Hand-Object Interaction (HOI) generation plays a critical role in advancing applications across animation and robotics. Current video-based methods are predominantly single-view, which impedes comprehensive 3D geometry perception and often results in geometric distortions or unrealistic motion patterns. While 3D HOI approaches can generate dynamically plausible motions, their dependence on high-quality 3D data captured in controlled laboratory settings severely limits their generalization to real-world scenarios. To overcome these limitations, we introduce SyncMV4D, the first model that jointly generates synchronized multi-view HOI videos and 4D motions by unifying visual prior, motion dynamics, and multi-view geometry.
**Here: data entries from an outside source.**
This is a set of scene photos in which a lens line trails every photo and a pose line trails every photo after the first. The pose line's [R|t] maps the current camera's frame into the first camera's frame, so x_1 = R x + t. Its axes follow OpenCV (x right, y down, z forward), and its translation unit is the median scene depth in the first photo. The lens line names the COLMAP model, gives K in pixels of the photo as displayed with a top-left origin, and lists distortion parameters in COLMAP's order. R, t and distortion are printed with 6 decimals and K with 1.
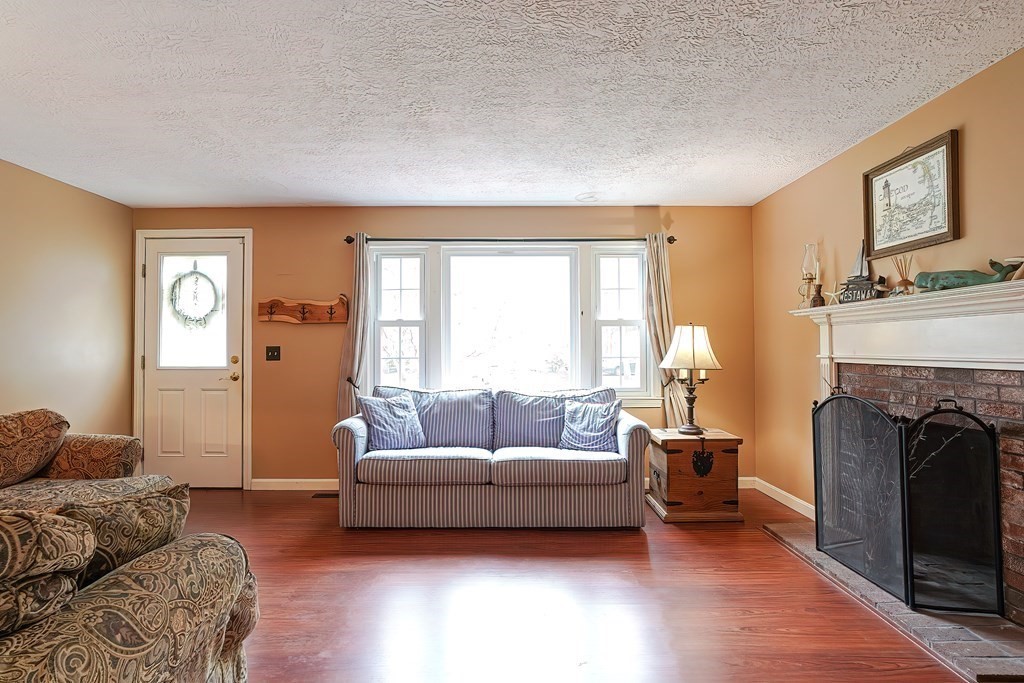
lens RADIAL K [[535.8, 0, 506.1], [0, 535.8, 332.5], [0, 0, 1]] dist [-0.015627, 0.009906]
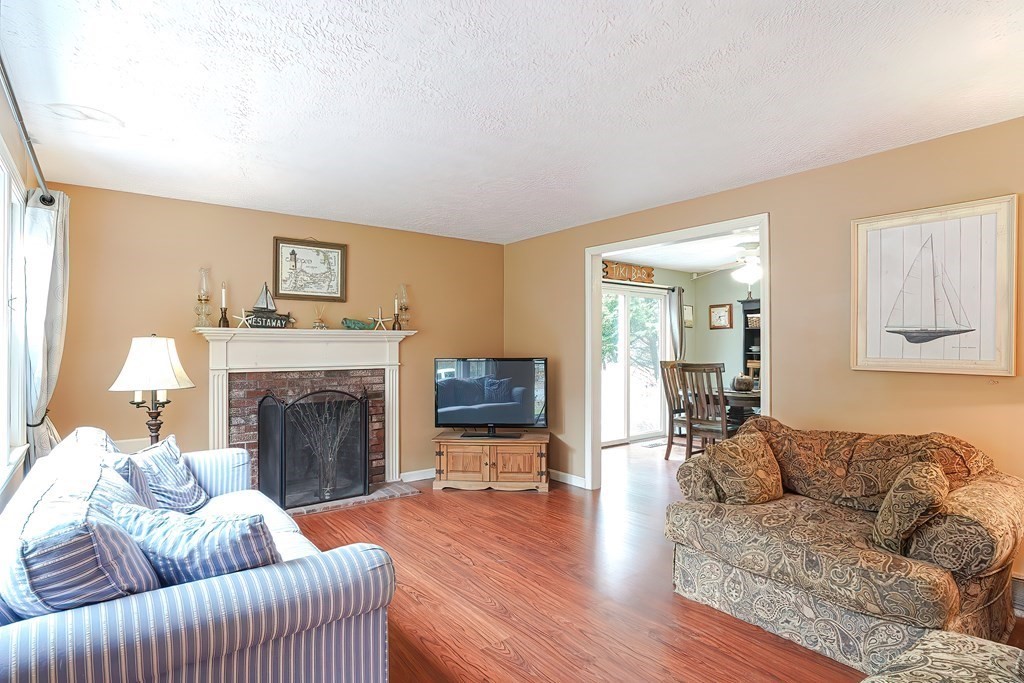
lens RADIAL K [[535.8, 0, 516.4], [0, 535.8, 345.8], [0, 0, 1]] dist [-0.015627, 0.009906]
pose [[-0.628204, 0.000283, 0.778049, -0.879174], [-0.020550, 0.999645, -0.016956, 0.000414], [-0.777777, -0.026640, -0.627975, 1.464901]]
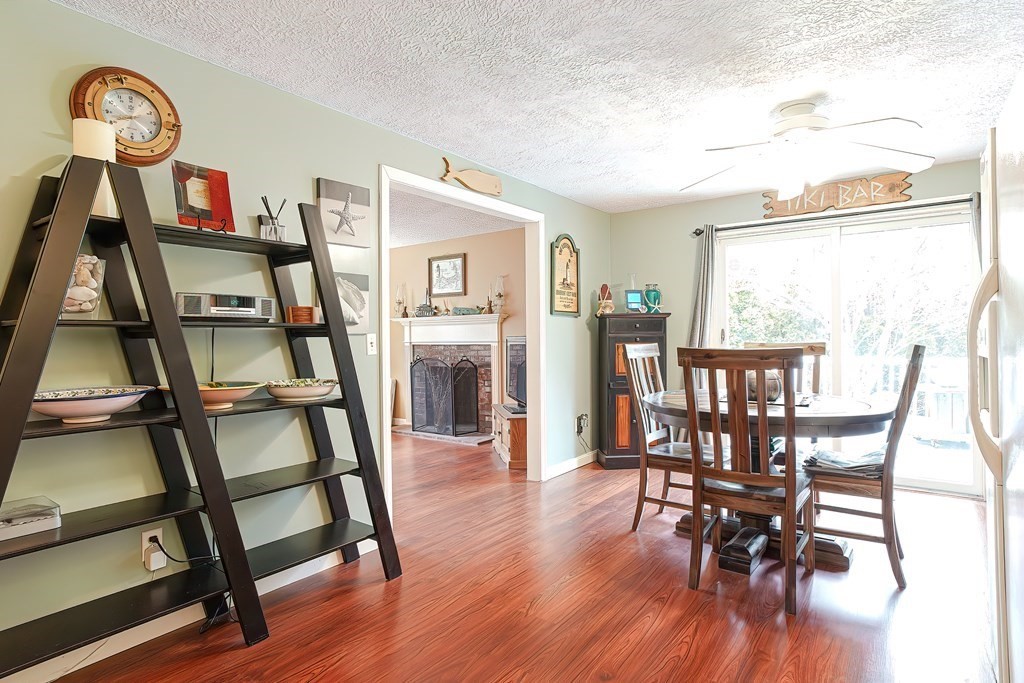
lens RADIAL K [[535.8, 0, 513.3], [0, 535.8, 336.8], [0, 0, 1]] dist [-0.015627, 0.009906]
pose [[0.584105, -0.006987, 0.811648, -0.981331], [-0.012829, 0.999759, 0.017839, -0.018593], [-0.811577, -0.020833, 0.583874, -0.623180]]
Our framework features two core innovations: (1) a Multi-view Joint Diffusion (MJD) model that co-generates HOI videos and intermediate motions, and (2) a Diffusion Points Aligner (DPA) that refines the coarse intermediate motion into globally aligned 4D metric point tracks. To tightly couple 2D appearance with 4D dynamics, we establish a closed-loop, mutually enhancing cycle. During the diffusion denoising process, the generated video conditions the refinement of the 4D motion, while the aligned 4D point tracks are reprojected to guide next-step joint generation. Experimentally, our method demonstrates superior performance to state-of-the-art alternatives in visual realism, motion plausibility, and multi-view consistency.

Paper Structure

This paper contains 16 sections, 4 equations, 5 figures, 4 tables, 1 algorithm.

Figures (5)

  • Figure 1: Our synchronized multi-view joint diffusion (SyncMV4D) simultaneously models multi-view geometry, visual appearance, and motion dynamics. It is capable of generating both multi-view hand-object interaction videos (left) and 4D motion sequences, comprising intermediate coarse pseudo videos (middle) and refined point tracks (right), with results achieving visual realism, dynamic plausibility, and geometric consistency.
  • Figure 2: Our SyncMV4D consists of two key components: First, the Multi-view Joint Diffusion (MJD) module generates synchronized multi-view color videos, intermediate motion pseudo videos, and metric depth scales (Sec. \ref{['sec:mjd']}). Second, the Diffusion Points Aligner (DPA) module takes the resulting coarse 4D motions as a conditioning signal to reconstruct globally aligned 4D point tracks (Sec. \ref{['sec:dpa']}). Furthermore, since both MJD and DPA are iterative denoisers, the refined 4D point tracks from DPA are fed back to guide MJD in subsequent denoising steps, forming a closed-loop mutual enhancement cycle (Sec. \ref{['sec:cycle']}).
  • Figure 3: Comparison of motion representations between that of DaS gu2025diffusion and our 4D point tracks. For each point, the first two dimensions represent the pixel coordinates of the tracked point in the first frame. The difference lies in the third dimension: DaS uses the static depth from the first frame, whereas we use the actual per-frame depth to enhance 3D perceptual capability.
  • Figure 4: Visualization of the generated multi-view videos from different methods. Red circles indicate multi-view inconsistencies, yellow boxes highlight video distortions, and blue boxes denote blurring artifacts.
  • Figure 5: Visualization of multi-view points reprojected onto the same coordinate system.